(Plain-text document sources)
· · · · · · ·

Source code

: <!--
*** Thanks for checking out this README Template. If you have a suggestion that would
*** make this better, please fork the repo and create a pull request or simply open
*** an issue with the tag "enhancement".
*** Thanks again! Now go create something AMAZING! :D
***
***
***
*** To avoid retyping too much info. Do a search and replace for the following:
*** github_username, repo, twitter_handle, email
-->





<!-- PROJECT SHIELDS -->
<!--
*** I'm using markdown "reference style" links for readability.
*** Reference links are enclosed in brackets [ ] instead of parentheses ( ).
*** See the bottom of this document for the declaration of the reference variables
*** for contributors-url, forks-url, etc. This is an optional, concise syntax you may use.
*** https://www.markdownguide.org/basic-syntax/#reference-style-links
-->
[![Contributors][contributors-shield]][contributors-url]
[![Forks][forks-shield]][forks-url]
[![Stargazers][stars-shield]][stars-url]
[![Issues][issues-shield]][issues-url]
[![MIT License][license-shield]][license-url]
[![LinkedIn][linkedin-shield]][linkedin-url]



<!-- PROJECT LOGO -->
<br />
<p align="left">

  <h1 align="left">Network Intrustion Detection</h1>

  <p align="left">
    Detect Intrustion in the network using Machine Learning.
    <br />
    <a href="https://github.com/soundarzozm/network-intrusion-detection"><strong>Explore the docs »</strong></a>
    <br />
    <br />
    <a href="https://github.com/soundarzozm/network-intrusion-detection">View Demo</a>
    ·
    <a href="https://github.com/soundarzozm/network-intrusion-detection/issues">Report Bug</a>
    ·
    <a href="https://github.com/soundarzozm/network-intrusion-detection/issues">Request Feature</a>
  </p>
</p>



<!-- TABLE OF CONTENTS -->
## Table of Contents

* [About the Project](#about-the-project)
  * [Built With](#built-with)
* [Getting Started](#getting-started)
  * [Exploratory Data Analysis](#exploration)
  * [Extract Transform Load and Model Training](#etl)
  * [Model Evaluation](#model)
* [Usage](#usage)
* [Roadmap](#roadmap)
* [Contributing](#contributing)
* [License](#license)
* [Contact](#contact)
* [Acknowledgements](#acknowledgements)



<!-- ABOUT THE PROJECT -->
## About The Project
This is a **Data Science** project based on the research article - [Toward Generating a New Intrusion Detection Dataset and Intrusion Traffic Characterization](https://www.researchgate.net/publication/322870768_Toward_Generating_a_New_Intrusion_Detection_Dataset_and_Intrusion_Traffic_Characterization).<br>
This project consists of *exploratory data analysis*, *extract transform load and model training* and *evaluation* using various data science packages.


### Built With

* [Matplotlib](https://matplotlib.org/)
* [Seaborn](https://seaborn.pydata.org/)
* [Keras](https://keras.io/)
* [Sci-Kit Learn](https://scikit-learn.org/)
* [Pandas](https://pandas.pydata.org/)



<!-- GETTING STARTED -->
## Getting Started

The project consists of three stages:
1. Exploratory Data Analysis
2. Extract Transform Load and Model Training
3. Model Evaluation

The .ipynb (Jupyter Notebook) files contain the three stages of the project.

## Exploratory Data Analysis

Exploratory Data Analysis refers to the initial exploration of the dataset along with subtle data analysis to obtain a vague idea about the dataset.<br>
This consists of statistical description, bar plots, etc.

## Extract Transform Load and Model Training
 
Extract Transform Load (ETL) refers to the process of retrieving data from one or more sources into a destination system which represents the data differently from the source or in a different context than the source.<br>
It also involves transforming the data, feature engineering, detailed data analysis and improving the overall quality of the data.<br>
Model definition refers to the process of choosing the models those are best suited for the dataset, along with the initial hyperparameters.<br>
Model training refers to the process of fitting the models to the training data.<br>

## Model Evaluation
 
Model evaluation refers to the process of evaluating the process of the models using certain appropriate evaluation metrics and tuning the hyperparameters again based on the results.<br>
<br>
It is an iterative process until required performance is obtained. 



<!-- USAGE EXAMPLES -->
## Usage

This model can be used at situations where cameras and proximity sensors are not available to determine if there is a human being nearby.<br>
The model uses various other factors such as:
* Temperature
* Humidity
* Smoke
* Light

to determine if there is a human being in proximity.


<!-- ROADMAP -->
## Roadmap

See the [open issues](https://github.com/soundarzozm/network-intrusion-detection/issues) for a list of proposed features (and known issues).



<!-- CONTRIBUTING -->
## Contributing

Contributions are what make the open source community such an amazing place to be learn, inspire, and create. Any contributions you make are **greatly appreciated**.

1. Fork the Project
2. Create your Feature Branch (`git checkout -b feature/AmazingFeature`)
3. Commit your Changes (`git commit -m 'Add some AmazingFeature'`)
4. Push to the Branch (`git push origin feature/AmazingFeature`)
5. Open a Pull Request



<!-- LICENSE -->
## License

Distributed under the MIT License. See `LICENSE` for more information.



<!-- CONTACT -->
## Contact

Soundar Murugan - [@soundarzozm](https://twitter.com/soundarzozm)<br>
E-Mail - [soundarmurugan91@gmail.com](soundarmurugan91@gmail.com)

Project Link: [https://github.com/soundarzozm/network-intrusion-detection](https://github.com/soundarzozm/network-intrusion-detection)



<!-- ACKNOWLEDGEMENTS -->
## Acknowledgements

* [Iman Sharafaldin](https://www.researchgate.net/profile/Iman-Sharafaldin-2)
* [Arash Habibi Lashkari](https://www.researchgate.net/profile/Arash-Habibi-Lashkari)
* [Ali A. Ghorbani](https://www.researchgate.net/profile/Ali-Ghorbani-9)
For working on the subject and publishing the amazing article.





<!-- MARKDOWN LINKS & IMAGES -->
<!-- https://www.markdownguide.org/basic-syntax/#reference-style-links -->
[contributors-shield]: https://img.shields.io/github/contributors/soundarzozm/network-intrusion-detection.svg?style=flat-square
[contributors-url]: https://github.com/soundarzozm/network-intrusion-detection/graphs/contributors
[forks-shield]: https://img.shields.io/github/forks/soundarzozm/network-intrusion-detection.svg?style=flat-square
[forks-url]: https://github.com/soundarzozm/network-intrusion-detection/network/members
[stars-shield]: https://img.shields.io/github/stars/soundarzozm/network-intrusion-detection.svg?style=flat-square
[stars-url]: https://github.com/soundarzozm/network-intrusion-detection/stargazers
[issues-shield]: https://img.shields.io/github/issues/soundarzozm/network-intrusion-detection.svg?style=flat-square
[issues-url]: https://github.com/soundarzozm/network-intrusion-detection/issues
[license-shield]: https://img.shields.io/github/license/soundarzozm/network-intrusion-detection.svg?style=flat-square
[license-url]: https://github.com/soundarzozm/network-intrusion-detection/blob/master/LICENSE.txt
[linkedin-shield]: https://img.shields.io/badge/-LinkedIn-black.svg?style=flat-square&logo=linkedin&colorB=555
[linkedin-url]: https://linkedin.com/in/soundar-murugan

· · · · · · ·

## Task to complete
Substitute "for-the-badge" for "flat-square" wherever it occurs in these lines, and reproduce them with nothing else altered.

## Finished task
Source code

: <!--
*** Thanks for checking out this README Template. If you have a suggestion that would
*** make this better, please fork the repo and create a pull request or simply open
*** an issue with the tag "enhancement".
*** Thanks again! Now go create something AMAZING! :D
***
***
***
*** To avoid retyping too much info. Do a search and replace for the following:
*** github_username, repo, twitter_handle, email
-->





<!-- PROJECT SHIELDS -->
<!--
*** I'm using markdown "reference style" links for readability.
*** Reference links are enclosed in brackets [ ] instead of parentheses ( ).
*** See the bottom of this document for the declaration of the reference variables
*** for contributors-url, forks-url, etc. This is an optional, concise syntax you may use.
*** https://www.markdownguide.org/basic-syntax/#reference-style-links
-->
[![Contributors][contributors-shield]][contributors-url]
[![Forks][forks-shield]][forks-url]
[![Stargazers][stars-shield]][stars-url]
[![Issues][issues-shield]][issues-url]
[![MIT License][license-shield]][license-url]
[![LinkedIn][linkedin-shield]][linkedin-url]



<!-- PROJECT LOGO -->
<br />
<p align="left">

  <h1 align="left">Network Intrustion Detection</h1>

  <p align="left">
    Detect Intrustion in the network using Machine Learning.
    <br />
    <a href="https://github.com/soundarzozm/network-intrusion-detection"><strong>Explore the docs »</strong></a>
    <br />
    <br />
    <a href="https://github.com/soundarzozm/network-intrusion-detection">View Demo</a>
    ·
    <a href="https://github.com/soundarzozm/network-intrusion-detection/issues">Report Bug</a>
    ·
    <a href="https://github.com/soundarzozm/network-intrusion-detection/issues">Request Feature</a>
  </p>
</p>



<!-- TABLE OF CONTENTS -->
## Table of Contents

* [About the Project](#about-the-project)
  * [Built With](#built-with)
* [Getting Started](#getting-started)
  * [Exploratory Data Analysis](#exploration)
  * [Extract Transform Load and Model Training](#etl)
  * [Model Evaluation](#model)
* [Usage](#usage)
* [Roadmap](#roadmap)
* [Contributing](#contributing)
* [License](#license)
* [Contact](#contact)
* [Acknowledgements](#acknowledgements)



<!-- ABOUT THE PROJECT -->
## About The Project
This is a **Data Science** project based on the research article - [Toward Generating a New Intrusion Detection Dataset and Intrusion Traffic Characterization](https://www.researchgate.net/publication/322870768_Toward_Generating_a_New_Intrusion_Detection_Dataset_and_Intrusion_Traffic_Characterization).<br>
This project consists of *exploratory data analysis*, *extract transform load and model training* and *evaluation* using various data science packages.


### Built With

* [Matplotlib](https://matplotlib.org/)
* [Seaborn](https://seaborn.pydata.org/)
* [Keras](https://keras.io/)
* [Sci-Kit Learn](https://scikit-learn.org/)
* [Pandas](https://pandas.pydata.org/)



<!-- GETTING STARTED -->
## Getting Started

The project consists of three stages:
1. Exploratory Data Analysis
2. Extract Transform Load and Model Training
3. Model Evaluation

The .ipynb (Jupyter Notebook) files contain the three stages of the project.

## Exploratory Data Analysis

Exploratory Data Analysis refers to the initial exploration of the dataset along with subtle data analysis to obtain a vague idea about the dataset.<br>
This consists of statistical description, bar plots, etc.

## Extract Transform Load and Model Training
 
Extract Transform Load (ETL) refers to the process of retrieving data from one or more sources into a destination system which represents the data differently from the source or in a different context than the source.<br>
It also involves transforming the data, feature engineering, detailed data analysis and improving the overall quality of the data.<br>
Model definition refers to the process of choosing the models those are best suited for the dataset, along with the initial hyperparameters.<br>
Model training refers to the process of fitting the models to the training data.<br>

## Model Evaluation
 
Model evaluation refers to the process of evaluating the process of the models using certain appropriate evaluation metrics and tuning the hyperparameters again based on the results.<br>
<br>
It is an iterative process until required performance is obtained. 



<!-- USAGE EXAMPLES -->
## Usage

This model can be used at situations where cameras and proximity sensors are not available to determine if there is a human being nearby.<br>
The model uses various other factors such as:
* Temperature
* Humidity
* Smoke
* Light

to determine if there is a human being in proximity.


<!-- ROADMAP -->
## Roadmap

See the [open issues](https://github.com/soundarzozm/network-intrusion-detection/issues) for a list of proposed features (and known issues).



<!-- CONTRIBUTING -->
## Contributing

Contributions are what make the open source community such an amazing place to be learn, inspire, and create. Any contributions you make are **greatly appreciated**.

1. Fork the Project
2. Create your Feature Branch (`git checkout -b feature/AmazingFeature`)
3. Commit your Changes (`git commit -m 'Add some AmazingFeature'`)
4. Push to the Branch (`git push origin feature/AmazingFeature`)
5. Open a Pull Request



<!-- LICENSE -->
## License

Distributed under the MIT License. See `LICENSE` for more information.



<!-- CONTACT -->
## Contact

Soundar Murugan - [@soundarzozm](https://twitter.com/soundarzozm)<br>
E-Mail - [soundarmurugan91@gmail.com](soundarmurugan91@gmail.com)

Project Link: [https://github.com/soundarzozm/network-intrusion-detection](https://github.com/soundarzozm/network-intrusion-detection)



<!-- ACKNOWLEDGEMENTS -->
## Acknowledgements

* [Iman Sharafaldin](https://www.researchgate.net/profile/Iman-Sharafaldin-2)
* [Arash Habibi Lashkari](https://www.researchgate.net/profile/Arash-Habibi-Lashkari)
* [Ali A. Ghorbani](https://www.researchgate.net/profile/Ali-Ghorbani-9)
For working on the subject and publishing the amazing article.





<!-- MARKDOWN LINKS & IMAGES -->
<!-- https://www.markdownguide.org/basic-syntax/#reference-style-links -->
[contributors-shield]: https://img.shields.io/github/contributors/soundarzozm/network-intrusion-detection.svg?style=for-the-badge
[contributors-url]: https://github.com/soundarzozm/network-intrusion-detection/graphs/contributors
[forks-shield]: https://img.shields.io/github/forks/soundarzozm/network-intrusion-detection.svg?style=for-the-badge
[forks-url]: https://github.com/soundarzozm/network-intrusion-detection/network/members
[stars-shield]: https://img.shields.io/github/stars/soundarzozm/network-intrusion-detection.svg?style=for-the-badge
[stars-url]: https://github.com/soundarzozm/network-intrusion-detection/stargazers
[issues-shield]: https://img.shields.io/github/issues/soundarzozm/network-intrusion-detection.svg?style=for-the-badge
[issues-url]: https://github.com/soundarzozm/network-intrusion-detection/issues
[license-shield]: https://img.shields.io/github/license/soundarzozm/network-intrusion-detection.svg?style=for-the-badge
[license-url]: https://github.com/soundarzozm/network-intrusion-detection/blob/master/LICENSE.txt
[linkedin-shield]: https://img.shields.io/badge/-LinkedIn-black.svg?style=for-the-badge&logo=linkedin&colorB=555
[linkedin-url]: https://linkedin.com/in/soundar-murugan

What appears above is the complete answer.